• _Exercise requirements_
**a)** Print everything in the catalogue crossmatching text from "In step 3, if" down to "against the second.".
**b)** Carry on the catalogue crossmatching text from the point where it stops.

• _Exercise text_

*** Begin section ***

In step 3, if the closest object isn't within a given distance then it's unlikely that the two objects are actually counterparts, and it's more likely that they just happen to be nearby.
The given distance you choose depends on the uncertainty of the measured object positions in each catalogue.
Although we are cross matching based solely on celestial coordinates in the following exercise, there are other properties we could consider while conducting research, such as the brightness and color of an object.

Write a crossmatch function that crossmatches two catalogues within a maximum distance. It should return a list of matches and non-matches for the first catalogue against the second.

The list of matches contains tuples of the first and second catalogue object IDs and their distance. The list of non-matches contains the unmatched object IDs from the first catalogue only. Both lists should be ordered by the first catalogue's IDs.

The BSS and SuperCOSMOS catalogues will be given as input arguments, each in the format you’ve seen previously. The maximum distance is given in decimal degrees.

In [62]:
def import_bss():
    cat = np.loadtxt('bss_medium.dat', usecols=range(1, 7))
    tuple_list = []
    for i, star in enumerate(cat):
        tuple_list.append(
            (i+1, hms2dec(star[0], star[1], star[2]), dms2dec(star[3], star[4], star[5]))
        )
    return tuple_list

def import_super():
    cat = np.loadtxt('super_full.csv', delimiter=',', skiprows=1, usecols=[0, 1])
    tuple_list = []
    for i, star in enumerate(cat):
        tuple_list.append(
            (i+1, star[0], star[1])
        )
    return tuple_list


In [66]:
# Write your crossmatch function here.

*** End section ***

Chart-understanding data
*** Begin section ***

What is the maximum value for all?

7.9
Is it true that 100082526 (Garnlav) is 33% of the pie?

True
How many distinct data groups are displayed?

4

*** End section ***
*** Begin section ***

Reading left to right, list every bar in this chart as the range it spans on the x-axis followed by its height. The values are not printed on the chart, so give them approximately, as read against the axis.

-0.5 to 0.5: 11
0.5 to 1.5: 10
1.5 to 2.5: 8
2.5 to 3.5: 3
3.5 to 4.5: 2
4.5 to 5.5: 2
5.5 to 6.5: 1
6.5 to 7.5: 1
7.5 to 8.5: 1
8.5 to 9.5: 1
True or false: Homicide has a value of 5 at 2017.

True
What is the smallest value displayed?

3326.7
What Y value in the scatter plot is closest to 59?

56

*** End section ***
*** Begin section ***

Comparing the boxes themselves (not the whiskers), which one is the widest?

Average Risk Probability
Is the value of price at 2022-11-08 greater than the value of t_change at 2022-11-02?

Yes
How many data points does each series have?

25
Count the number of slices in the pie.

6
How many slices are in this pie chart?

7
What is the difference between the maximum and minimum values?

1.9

*** End section ***

• _Expected outputs_
**a)**
In step 3, if the closest object isn't within a given distance then it's unlikely that the two objects are actually counterparts, and it's more likely that they just happen to be nearby.
The given distance you choose depends on the uncertainty of the measured object positions in each catalogue.
Although we are cross matching based solely on celestial coordinates in the following exercise, there are other properties we could consider while conducting research, such as the brightness and color of an object.

Write a crossmatch function that crossmatches two catalogues within a maximum distance. It should return a list of matches and non-matches for the first catalogue against the second.

**b)**
def crossmatch(bss_cat, super_cat, max_dist):
    matches, no_matches = [], []

    for bss_id, star in enumerate(bss_cat):
        ra_source, dec_source = star[1], star[2]
        super_id, dist = find_closest(super_cat, ra_source, dec_source)
        #print("Checking distance for", bss_id+1, dist <= max_dist, dist , max_dist)
        if dist <= max_dist:
            matches.append((bss_id+1, super_id, dist))
        else:
            no_matches.append(bss_id+1)
    return matches, no_matches

# You can use this to test your function.
# Any code inside this `if` statement will be ignored by the automarker.

bss_cat = import_bss()
super_cat = import_super()

# First example in the question
max_dist = 40/3600
matches, no_matches = crossmatch(bss_cat, super_cat, max_dist)
print(matches[:3])
print(no_matches[:3])
print(len(no_matches))

# Second example in the question
max_dist = 5/3600
matches, no_matches = crossmatch(bss_cat, super_cat, max_dist)
print(matches[:3])
print(no_matches[:3])
print(len(no_matches))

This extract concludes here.